Denn ein anderer Regisseur hätte vielleicht bemerkt, dass die Chemie zwischen Moretz und Smith nicht sonderlich gut ist. Und die beiden als Paar daher kaum die ruhigen und emotionalen Momente tragen, mit denen Tomlin die Mitte seines Scripts gefüllt hat – wie auch das Ende. Das dann auch noch ein wenig zu kitschig ausfällt, um die emotionale Kraft zu entfalten, die eigentlich darin steckt. Da hilft es auch nur bedingt, dass Tomlin zumindest ein paar gute Einfälle hatte, die im Kontext des Films sehr ordentlich funktionieren. Und immerhin startet und endet der Film gut – und das sind meist die Passagen, die dem Zuschauer im Gedächtnis bleiben. Gerade das FInlae hätte mehr zeit verdient gehabt, die der Regisseur vorher verschwendet.

Mother Android
Durch eine Störung machen die einst so devoten Hausdiener nun Jagd auf ihre Erbauer.
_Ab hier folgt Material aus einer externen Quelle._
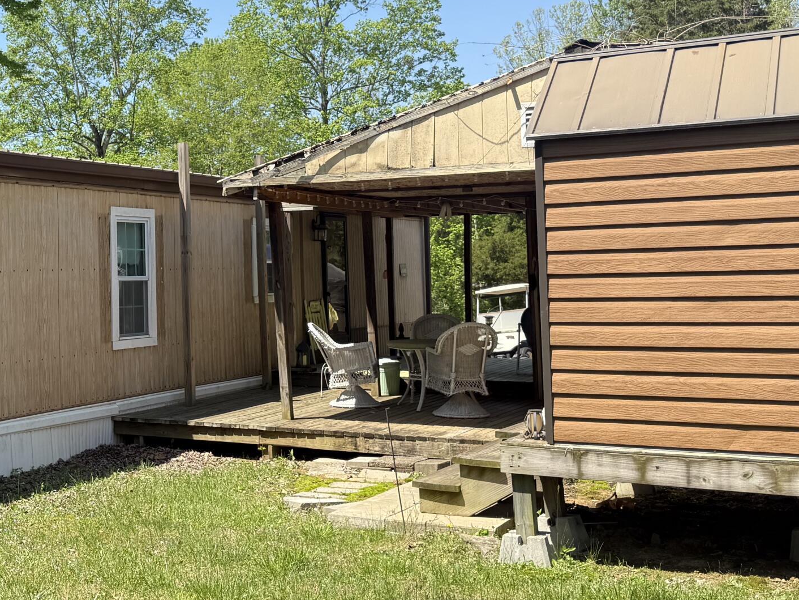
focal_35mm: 51
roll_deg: +1.3
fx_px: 1177
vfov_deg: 28.5
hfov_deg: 35.4
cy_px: 229
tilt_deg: +2.9
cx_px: 86
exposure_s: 1/2232
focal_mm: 6.76
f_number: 1.78
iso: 80
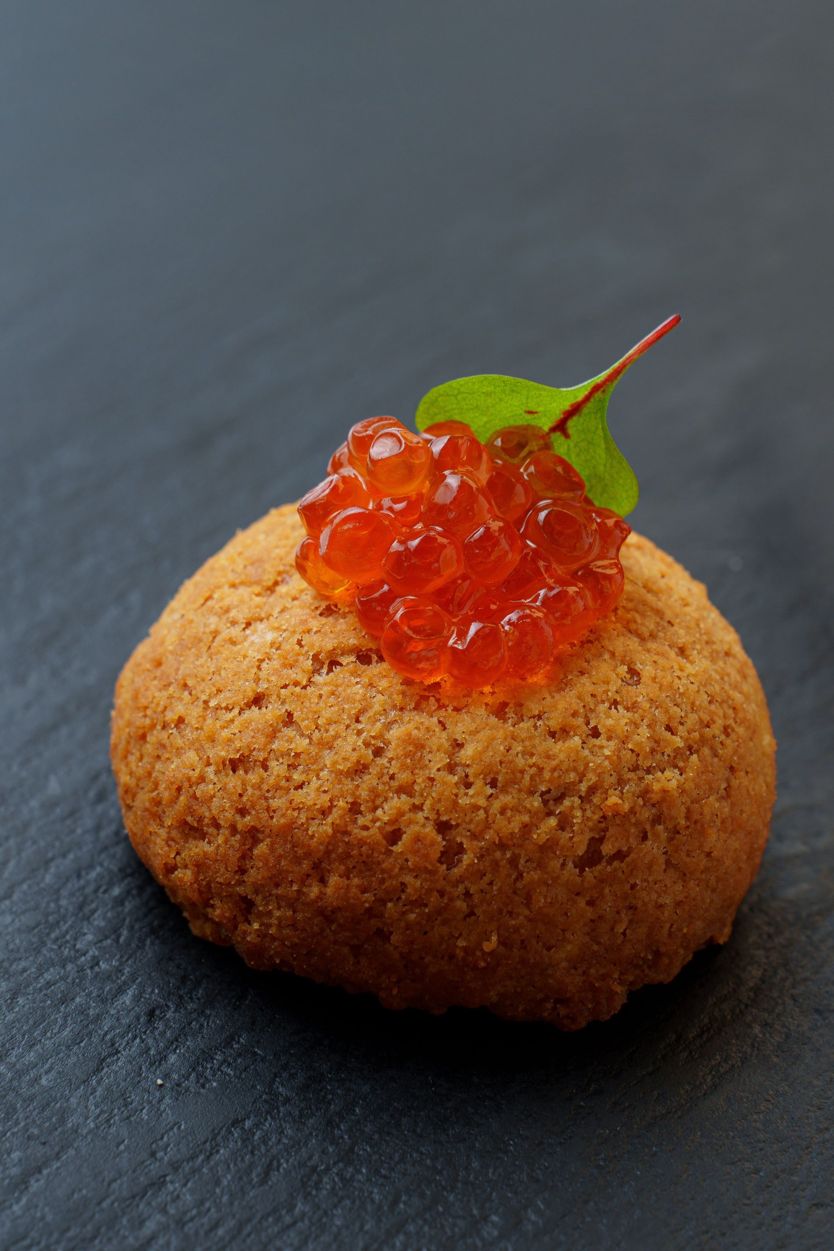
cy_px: 626
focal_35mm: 112
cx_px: 417
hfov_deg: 12.2
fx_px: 3892
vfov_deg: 18.3
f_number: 10
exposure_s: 1/100
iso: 100
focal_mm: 75
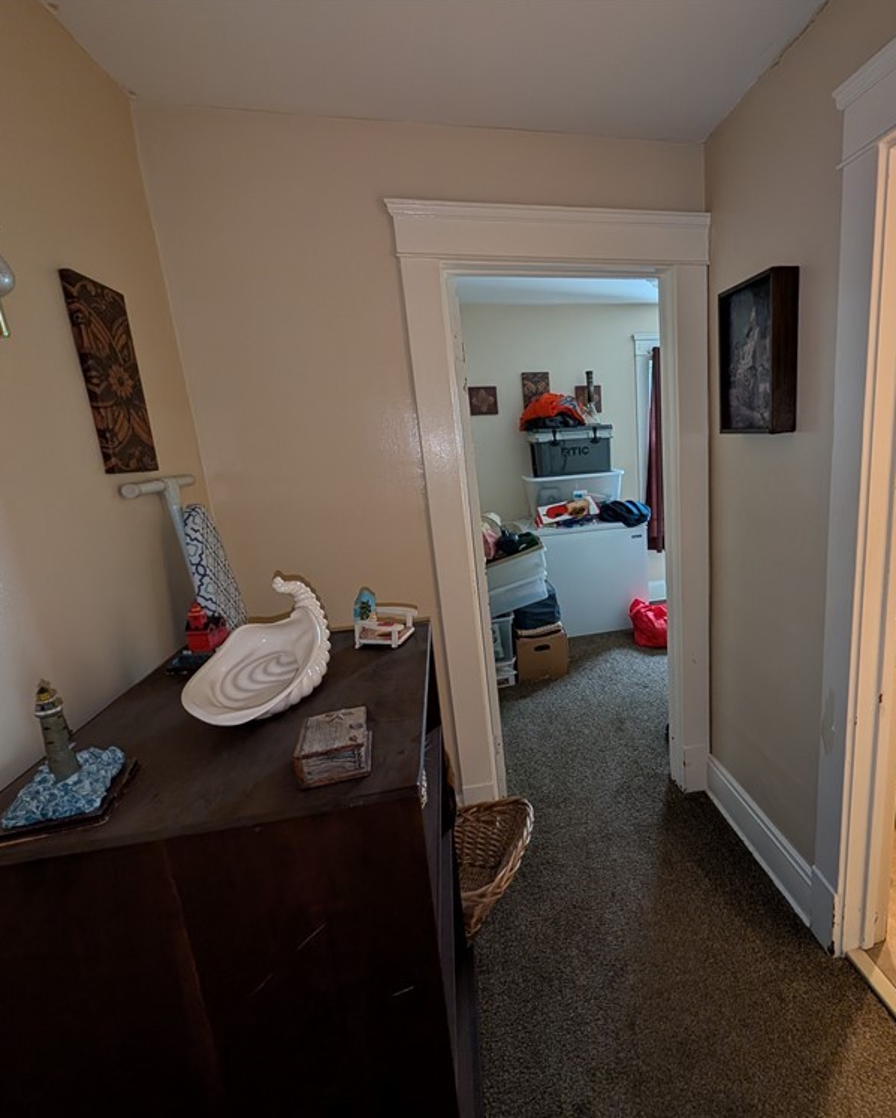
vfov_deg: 93.1
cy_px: 569
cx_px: 590
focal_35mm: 16
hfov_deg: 78.1
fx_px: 530
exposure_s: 1/40
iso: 110
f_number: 1.7
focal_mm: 2.02
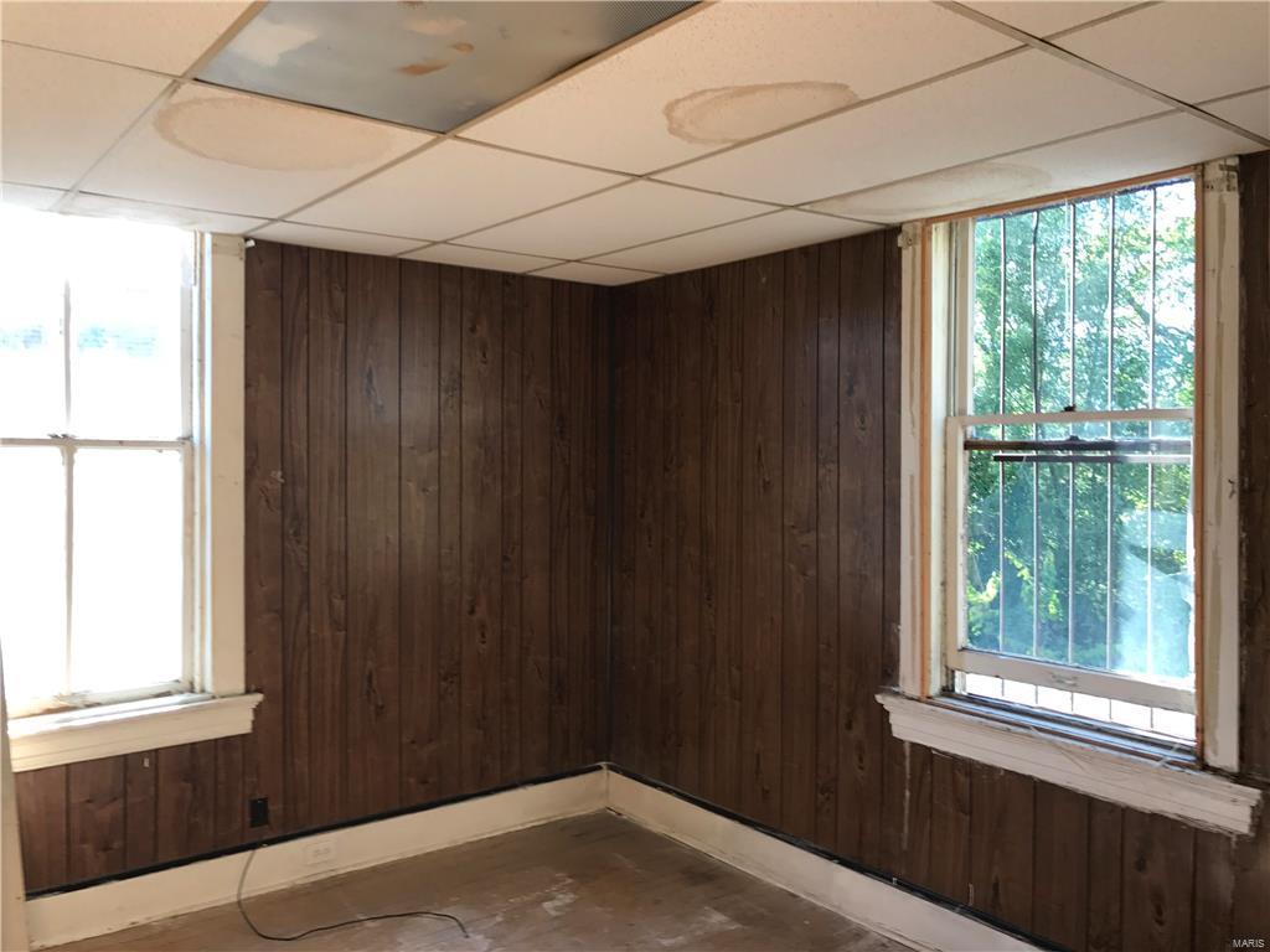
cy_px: 476
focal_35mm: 28
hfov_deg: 63.4
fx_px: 1027
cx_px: 635
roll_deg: -0.4
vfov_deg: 49.7
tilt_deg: -1.9
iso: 20
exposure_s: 1/60
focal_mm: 3.99
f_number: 1.8
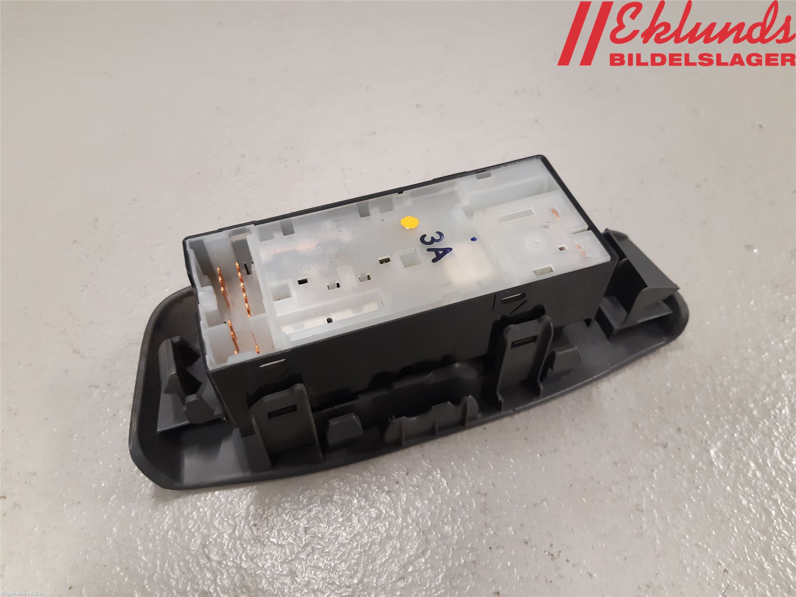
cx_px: 398
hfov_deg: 67.3
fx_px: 598
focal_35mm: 26
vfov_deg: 53.1
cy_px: 298
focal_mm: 3.93
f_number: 1.7
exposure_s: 1/50
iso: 200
Guter Start, starker Abgang

Denn eigentlich hatte Tomlin alle Zutaten für einen spannenden Sci-Fi-Thriller zusammen. Doch hier hätte ein erfahrener Autor möglicherweise weitergeholfen und so manche Szene, die weder die Handlung vorantreibt, noch die Figuren besser charakterisiert, einfach aus dem Script geworfen. Das ist aber nicht passiert. Und so sieht der Zuschauer Georgia und Sam dabei zu, wie sie einen kurzen und komplett unnötigen Halt in einem Soldatenlager machen. Oder wie sie in einem verlassenen Bauernhaus lange, aber seichte Dialoge führen. Hätte Tomlin dort 20 Minuten eingespart und sich stattdessen auch die durchaus ansprechend inszenierten Action-Momente fokussiert – Mother Android wäre weit besser geworden.

Denn eine Verfolgungsjagd durch den Wald erzeugt durchaus Spannung und in den letzten 30 Minuten gibt Tomlin in Sachen Thrill richtig Gas. Vielleicht aber zu spät, um den einen oder anderen Sci-Fi-Fan noch abzuholen. Denn gerade die würden das zwar nicht völlig überraschende, aber doch gallige Ende sicher goutieren, wenn sie denn so lange dabeibleiben. Auch wenn sich hier eine schwangere Frau durch viele Gefahren kämpfen muss, verbieten sich Vergleiche mit „Children of Men“. Denn weder spielt Chloe Grace Moretz hier eine hilflose Frau, noch ist die Qualität von Mother Android auch nur in der Nähe von Alfonso Cuarons Meisterwerk.

Chloe Grace Moretz
Um ihr Ziel Boston zu erreichen, müssen Georgia und Sam ihr Leben riskieren.

Die Schwangerschaft erfüllt hier aber immerhin den Zweck, das Publikum emotional mitzunehmen, denn ohne die immer wieder auftretenden Schmerzen und die von Moretz gut gespielten Momente des beschwerlichen Alltags würde Mother Android nicht den Sog entwickeln, der den Zuschauer durch die langweilige Mitte bringt. Das ist zwar nicht unbedingt die feine Klinge, mit der Tomlin hier arbeitet, aber es zeigt die erhoffte Wirkung.

Fazit:

Mit Mother Android schlüpft Chloe Grace Moretz erneut in die Rolle einer jungen Frau in Not – und das spielt sie gewohnt gut. Leider ist die Chemie mit ihrem Co-Star Algee Smith alles andere als beeindruckend. Und das Drehbuch des Regie-Debütanten Mattson Tomlin hätte auch noch Feinschliff eines erfahrenen Autoren benötigt. Denn Tomlin hält sich nach einem guten Auftakt viel zu lange mit unwichtigen und zum Teil langweiligen Details auf, statt die starken Szenen der letzten 30 Minuten schon deutlich früher zu nutzen. Wenn der Abspann läuft, fragt man sich, wie gut der Film hätte sein können, wäre seine mittlere Stunde nicht so ereignisarm gewesen. Tomlin darf man Potenzial attestieren, das er mit diesem Film aber noch nicht ausschöpft.

Mother Android startet am 7. Januar 2022 bei Netflix.